11  Assemble the ERR531380 Genome

Someone else has assembled the genome for you

The next step in the investigation would normally be to assemble the ERR531380 genome and assess the assembly quality.

Using Galaxy, genome assembly would take too long for this workshop.

In this scenario, a colleague has kindly assembled your genome for you using the SPAdes assembler (Prjibelski et al. (2020)) and provided the result for you to download in two files, below - the assembled genome (.fasta file), and the assembly graph (.gfa file):

  1. Download the assembled genome and assembly graph to the local folder containing your workshop files
  2. Upload both files to Galaxy
Video: Upload the ERR531380 assembly files
Inspect the uploaded assembly
  1. Click on the uploaded ERR531380.contigs.fasta file
QUESTIONS
  1. Has the genome been assembled into a single sequence?
  2. How many sequences (called contigs) was the genome assembled into?

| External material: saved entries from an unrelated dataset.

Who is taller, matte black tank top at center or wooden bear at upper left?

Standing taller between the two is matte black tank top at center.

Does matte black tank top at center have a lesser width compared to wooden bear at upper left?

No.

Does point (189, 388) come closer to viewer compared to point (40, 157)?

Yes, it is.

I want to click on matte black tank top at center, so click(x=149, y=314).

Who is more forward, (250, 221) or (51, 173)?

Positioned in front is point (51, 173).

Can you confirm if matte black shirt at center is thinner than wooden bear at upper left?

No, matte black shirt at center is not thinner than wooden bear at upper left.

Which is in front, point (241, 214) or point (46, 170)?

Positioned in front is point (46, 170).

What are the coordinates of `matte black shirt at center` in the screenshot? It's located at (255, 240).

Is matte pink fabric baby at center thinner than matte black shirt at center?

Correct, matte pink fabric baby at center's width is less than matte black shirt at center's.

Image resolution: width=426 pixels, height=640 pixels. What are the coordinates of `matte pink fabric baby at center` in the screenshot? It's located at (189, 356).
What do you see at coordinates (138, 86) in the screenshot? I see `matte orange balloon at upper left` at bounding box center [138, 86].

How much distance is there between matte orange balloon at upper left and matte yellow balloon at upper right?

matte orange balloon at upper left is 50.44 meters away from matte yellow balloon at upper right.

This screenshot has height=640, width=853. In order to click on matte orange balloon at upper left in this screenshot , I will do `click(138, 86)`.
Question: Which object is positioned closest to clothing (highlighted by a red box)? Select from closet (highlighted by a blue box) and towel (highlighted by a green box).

In this section you will investigate the quality of this genome assembly visually using the Bandage tool. You will also use the CheckM tool to obtain a measure of genome completeness.

11.1 Visualising the Assembly

The Bandage software package (Wick et al. (2015)) can take assembly output from tools such as SPAdes and Shovill, and visualise them as a graph. This is a useful step in assessing the quality of an assembly and can help identify poorly-assembled regions and when there is potential unintentional sequencing of co-cultures of related strains, rather than an axenic isolate.

To use Bandage to visualise your genome assembly

  1. Navigate to the Bandage Image tool using the Tools sidebar in Galaxy
  2. Select the Bandage Image tool
  3. Make sure that you have selected the .gfa file as the Graphical Fragment Assembly input
  4. Click Run Tool
Video: Visualising the ERR531380 assembly using Bandage Image
Inspect the assembly graph by clicking on the eye icon for the Assembly Graph Image output.

Each separate subgraph in the Bandage graph image shows a section of the genome that the assembly software thinks might be linked together in some way. The branched and looped nature of these graphs shows where the assembler has been unable to make a decision between two or more ways the reads could be joined together.

Each differently-coloured section of the subgraph is a part of the genome sequence that the assembler was confident about stitching together into a contiguous sequence.

This kind of genome assembly, comprising many fragments, some of which can’t be confidently linked together, is called a draft genome assembly.

11.2 Estimating Assembly Quality

Bandage gives a visual account of the “quality” of an assembly in terms of its contiguity. By contrast, the CheckM software (Parks et al. (2015)) is a suite of tools used to assess the quality of a bacterial assembly in terms of whether it resembles known similar genome sequences.

CheckM estimates the completeness of the genome by looking for the presence of single copy marker genes (SCMGs) for a stated phylogenetic lineage. The more of these marker genes that can be determined to be present in the genome, the more complete the assembly is assumed to be.

The use CheckM to estimate the quality of your assembly:

  1. Navigate to the CheckM taxonomy_wf tool using the Tools sidebar in Galaxy
  2. Select the Taxonomic rank of Species and set the Taxon of interest to be Pseudomonas aeruginosa (the identity of the isolate is known, or at least strongly suspected, on the basis of polyphasic tests)
  3. Under Data structure for bins select In individual datasets and choose the ERR531380.contigs.fasta file
  4. Click on Run Tool
Video: Estimating assembly quality using CheckM

11.3 Next steps

With the draft genome assembly you have for ERR531380 you can use pubMLST to classify your isolate in more detail, using Galaxy and the pubMLST server.